姬懷素心里通明一片,來了!這前面的所有鋪墊,全都是為了這一句問話!他的確是馬失前蹄,行了一步壞棋!
但,人無完人,他將自己的弱點打開給這位君王看著,反而有一線生機(jī)。
他只能賭,賭前世他得到儲位,是因為云禎屬意他。
他艱澀地吞了吞口水:“云侯醉酒昏睡,朱絳欲行無禮,臣妒火中燒,沖動揮拳,乃至之后的誤傷昏迷,臣已痛悔沖動,但若再來一次,臣仍不能忍受有人非禮臣心愛之人。
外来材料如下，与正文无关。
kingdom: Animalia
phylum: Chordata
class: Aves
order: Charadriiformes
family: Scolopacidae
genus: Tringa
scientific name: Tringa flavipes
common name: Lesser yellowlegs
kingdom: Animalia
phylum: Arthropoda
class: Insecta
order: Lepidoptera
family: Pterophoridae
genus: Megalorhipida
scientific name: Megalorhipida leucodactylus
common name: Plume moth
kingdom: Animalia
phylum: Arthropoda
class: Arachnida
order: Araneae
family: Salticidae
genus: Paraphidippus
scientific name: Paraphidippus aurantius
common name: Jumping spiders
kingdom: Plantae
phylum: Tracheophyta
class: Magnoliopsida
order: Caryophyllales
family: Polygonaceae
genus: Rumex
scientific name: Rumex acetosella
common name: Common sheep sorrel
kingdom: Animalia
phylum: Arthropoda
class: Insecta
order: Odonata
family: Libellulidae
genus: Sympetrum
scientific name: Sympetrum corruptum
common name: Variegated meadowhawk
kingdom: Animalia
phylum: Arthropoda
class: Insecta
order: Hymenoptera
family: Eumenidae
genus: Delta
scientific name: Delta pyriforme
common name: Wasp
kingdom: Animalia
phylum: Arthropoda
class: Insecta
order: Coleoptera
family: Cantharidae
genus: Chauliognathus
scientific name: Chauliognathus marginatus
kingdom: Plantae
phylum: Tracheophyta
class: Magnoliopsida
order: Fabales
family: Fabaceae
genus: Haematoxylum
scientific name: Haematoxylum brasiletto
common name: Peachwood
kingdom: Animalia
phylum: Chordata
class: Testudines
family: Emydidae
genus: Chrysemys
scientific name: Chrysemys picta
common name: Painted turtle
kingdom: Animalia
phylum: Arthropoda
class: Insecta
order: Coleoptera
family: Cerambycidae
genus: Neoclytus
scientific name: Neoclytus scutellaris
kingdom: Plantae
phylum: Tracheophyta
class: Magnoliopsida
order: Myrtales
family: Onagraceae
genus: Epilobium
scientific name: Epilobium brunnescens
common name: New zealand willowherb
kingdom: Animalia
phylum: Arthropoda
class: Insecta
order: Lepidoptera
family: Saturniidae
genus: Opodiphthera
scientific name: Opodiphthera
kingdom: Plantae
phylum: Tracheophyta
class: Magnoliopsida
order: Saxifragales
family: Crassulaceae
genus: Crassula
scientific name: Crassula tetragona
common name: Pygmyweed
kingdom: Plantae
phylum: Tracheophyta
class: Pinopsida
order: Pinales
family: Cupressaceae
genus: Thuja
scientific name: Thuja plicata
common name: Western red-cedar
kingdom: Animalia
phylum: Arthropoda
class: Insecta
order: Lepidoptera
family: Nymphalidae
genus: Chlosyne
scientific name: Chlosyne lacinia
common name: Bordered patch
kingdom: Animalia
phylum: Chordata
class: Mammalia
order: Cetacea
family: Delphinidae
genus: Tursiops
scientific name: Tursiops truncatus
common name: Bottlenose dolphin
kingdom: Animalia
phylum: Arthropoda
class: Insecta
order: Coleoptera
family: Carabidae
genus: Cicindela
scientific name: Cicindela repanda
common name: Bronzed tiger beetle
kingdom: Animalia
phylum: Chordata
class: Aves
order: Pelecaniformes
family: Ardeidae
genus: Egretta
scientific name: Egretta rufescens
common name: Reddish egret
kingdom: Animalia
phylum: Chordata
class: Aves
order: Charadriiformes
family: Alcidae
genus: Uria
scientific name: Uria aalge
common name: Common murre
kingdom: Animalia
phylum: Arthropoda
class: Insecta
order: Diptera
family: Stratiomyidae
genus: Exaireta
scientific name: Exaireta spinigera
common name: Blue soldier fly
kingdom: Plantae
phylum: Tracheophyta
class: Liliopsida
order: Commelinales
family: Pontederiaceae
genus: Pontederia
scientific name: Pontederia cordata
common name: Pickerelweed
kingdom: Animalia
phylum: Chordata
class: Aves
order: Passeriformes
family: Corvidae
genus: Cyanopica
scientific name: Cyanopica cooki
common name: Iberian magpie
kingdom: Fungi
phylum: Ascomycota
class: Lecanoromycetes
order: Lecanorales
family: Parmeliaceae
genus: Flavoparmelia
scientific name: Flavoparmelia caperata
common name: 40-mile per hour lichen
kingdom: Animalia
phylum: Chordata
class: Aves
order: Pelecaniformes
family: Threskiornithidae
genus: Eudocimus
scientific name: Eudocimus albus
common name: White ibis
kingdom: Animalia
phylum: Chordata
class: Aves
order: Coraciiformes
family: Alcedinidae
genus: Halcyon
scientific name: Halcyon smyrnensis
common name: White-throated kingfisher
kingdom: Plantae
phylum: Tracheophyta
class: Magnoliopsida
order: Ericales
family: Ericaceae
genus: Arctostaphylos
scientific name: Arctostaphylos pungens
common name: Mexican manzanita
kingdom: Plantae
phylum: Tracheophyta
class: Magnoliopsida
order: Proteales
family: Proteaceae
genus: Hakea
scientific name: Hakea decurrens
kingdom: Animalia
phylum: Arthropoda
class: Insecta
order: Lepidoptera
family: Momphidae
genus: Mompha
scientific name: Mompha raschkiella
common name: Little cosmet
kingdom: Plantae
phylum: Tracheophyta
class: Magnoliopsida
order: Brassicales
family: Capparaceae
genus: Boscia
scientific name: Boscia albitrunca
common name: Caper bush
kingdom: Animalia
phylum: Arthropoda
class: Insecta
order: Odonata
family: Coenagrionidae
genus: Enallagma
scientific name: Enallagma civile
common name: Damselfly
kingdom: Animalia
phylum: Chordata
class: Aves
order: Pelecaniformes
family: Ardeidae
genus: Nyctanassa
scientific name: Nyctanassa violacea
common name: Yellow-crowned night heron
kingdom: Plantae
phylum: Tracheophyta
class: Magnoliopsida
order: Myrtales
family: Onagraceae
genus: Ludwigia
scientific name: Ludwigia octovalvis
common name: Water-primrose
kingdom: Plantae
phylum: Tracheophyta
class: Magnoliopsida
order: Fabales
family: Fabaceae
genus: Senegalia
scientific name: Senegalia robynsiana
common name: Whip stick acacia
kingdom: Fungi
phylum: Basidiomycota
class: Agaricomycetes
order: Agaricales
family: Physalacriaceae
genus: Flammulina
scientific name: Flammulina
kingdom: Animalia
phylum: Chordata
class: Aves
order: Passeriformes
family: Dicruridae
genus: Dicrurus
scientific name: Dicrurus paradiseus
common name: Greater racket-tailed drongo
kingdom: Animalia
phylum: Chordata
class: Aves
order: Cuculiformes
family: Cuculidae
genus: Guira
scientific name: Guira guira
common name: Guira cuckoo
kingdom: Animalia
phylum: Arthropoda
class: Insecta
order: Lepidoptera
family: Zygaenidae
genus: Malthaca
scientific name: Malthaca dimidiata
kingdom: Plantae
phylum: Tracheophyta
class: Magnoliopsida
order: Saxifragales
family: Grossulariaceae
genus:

”
姬冰原沉默許久,才道:“男子相戀,無有后嗣。”
姬懷素流暢回答:“可于宗室中過繼后嗣承繼香火。”
姬冰原步步緊逼:“朕這一代已為過繼,儲君若是再過繼子嗣,國本不穩(wěn)。”這話幾乎已明著在引誘他,想當(dāng)太子,豈能無嗣?
這是一個甜美誘人的陷阱,姬懷素心里一片雪亮,若是前世,自己大概會毫不猶豫踏入。
但他知道姬冰原是什么人,姬冰原根本就不是那種看重子嗣后代的人,他只看才能,冷靜理智到可怕,什么親情血緣都無法牽動他的心,前世今生,唯有昭信侯云禎,得他看顧憐惜。
姬懷素飛快地回答,在姬冰原看來,幾乎不假思索:“臣甘愿為賢王,輔佐明君,但求能與心愛之人相守一世。”
好一個愛美人,不愛江山。
姬冰原沉默良久,起身離開了。
姬懷素頭磕在床上久久不動,直到婁子虛進(jìn)來扶起他來,倉皇中問他:“如何?皇上親來探你,此乃莫大恩惠,如何做此哀求之態(tài)?發(fā)生什么事了?”
姬懷素喘息著躺下,傷口劇烈疼痛,但他卻前所未有地清醒:“皇上欲為我娶談氏女為正妃,另納兩位側(cè)妃。”
婁子虛一怔,然后狂喜:“一正妃兩側(cè)妃,這是東宮儀制!談氏乃陛下母族,更是貴不可言!你同意了沒?”
姬懷素忽然哈哈大笑,胸口痛得幾乎窒息,他兩眼冒著金星,卻仍然喘息著道:“我推掉了。”
婁子虛愕然:“你是病糊涂了嗎!快快寫折子,就說你病糊涂了!你愿意!”
姬懷素咳嗽著,卻仍然詭異地在狂笑:“我沒糊涂……我只是覺得好笑,曾經(jīng)陰差陽錯做出最對的選擇的我,竟然最后放棄了,哈哈哈哈哈,我竟到現(xiàn)在才看明白了!”
什么治河,什么才學(xué),都不是,前世他成為太子,是因為云禎選擇了他!
這一世,他卻已沒了這個把握!
吉祥兒!要怎樣你才肯原諒我,回頭看我一眼!姬懷素笑著笑著卻落下淚來,忽然緊緊按住胸膛,劇烈咳嗽,兩眼一翻,吐出一口血來,暈厥了過去。